Later, after six hours of runtime, I closed the lid and my laptop went to sleep for the first time since win10 install (except sleep right after restart). I suppose second thing from the list above is what helped. (Of course, I've had hibernation, fast boot etc. disabled a long time ago.)

  • Sorry for taking too long, I had too little time in hands. I reseted my computer and it didn't work, but your second solution did the trick, thanks
    – Lucas
    Jul 10, 2017 at 21:00

I have also had software issues (sleep, dual-boot install failure...) on a dell computer (server) with a newly installed Corsair SSD.

These problems were not present with the original HD. And to this day the same problems persists...
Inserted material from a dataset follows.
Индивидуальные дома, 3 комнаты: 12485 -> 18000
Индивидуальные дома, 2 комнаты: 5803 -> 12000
Are you sure your SSD is 100% compatible with the Dell hardware (SATA controller on the motherboard ...). Have you tried contacting Dell about this issue ? Have you tried another SSD/HD ?
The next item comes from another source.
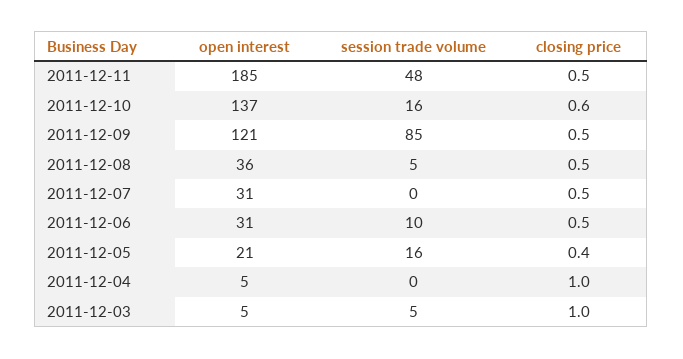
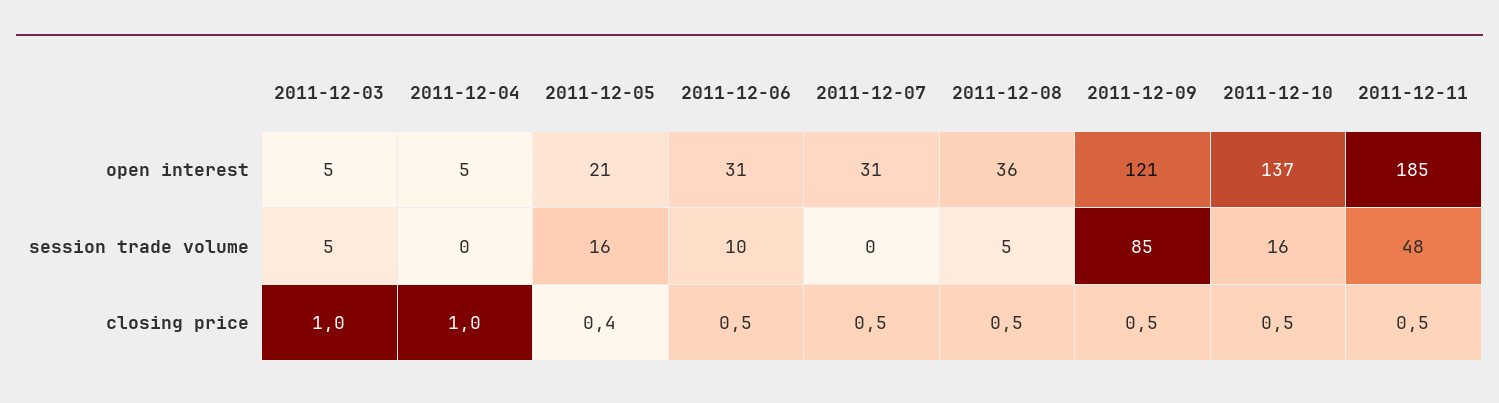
closing price, 2011-12-10: 0.6 -> 0.5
As far as I am concerned this is a hardware issue.

Good luck

  • How can I assure that it is in fact a hardware issue?
    – Lucas
    Mar 7, 2017 at 10:10
  • First step IMHO would to try another ssd/hd. I know it is not quite convenient but it would give you valuable info on the nature of the issue.
    – mhham
    Mar 7, 2017 at 10:25
  • I don't have another ssd/hd available, the previous one got damaged...
    – Lucas
    Mar 7, 2017 at 12:14
  • I ran the Dell system diagnostics software and all tests passed, the ssd seems to be working properly. I'll try a clean Windows install...
    – Lucas
    Mar 7, 2017 at 12:17
  • A clean install could be a solution, please keep us posted. In case this doesn't work I also suggest you, since you don't have access to other harddrives, to play with the different BIOS settings related to the hard drive controller (AHCI, RAID, power saving options ...). Also, you should check if the SSD doesn't have a driver that you should install, or even better, one that is officially supported by DELL. Good luck
    – mhham
    Mar 7, 2017 at 12:28

I just had a similar issue, where putting the PC to sleep only turns off the displays.
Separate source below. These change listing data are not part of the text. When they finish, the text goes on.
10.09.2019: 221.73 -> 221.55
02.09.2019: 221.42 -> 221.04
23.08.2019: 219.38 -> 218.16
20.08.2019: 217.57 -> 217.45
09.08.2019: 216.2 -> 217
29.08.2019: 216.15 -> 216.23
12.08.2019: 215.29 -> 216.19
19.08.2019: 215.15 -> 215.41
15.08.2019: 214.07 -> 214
In my case, there is some software prevent my PC from going to sleep. To solve this, open cmd and type in:

powercfg -requests

Under the System, there is one software process:

enter image description here

You can either close the software or override its power setting:

powercfg -requestsoverride PROCESS “myprocess.exe” SYSTEM

The PROCESS in the command corresponds to the content inside the [] from the command line and SYSTEM corresponds to the category:

enter image description here

  • ok... just realised you have checked powercfg -request... This is not a solution for your problem but this might solve a similar one for others, so I'll keep it.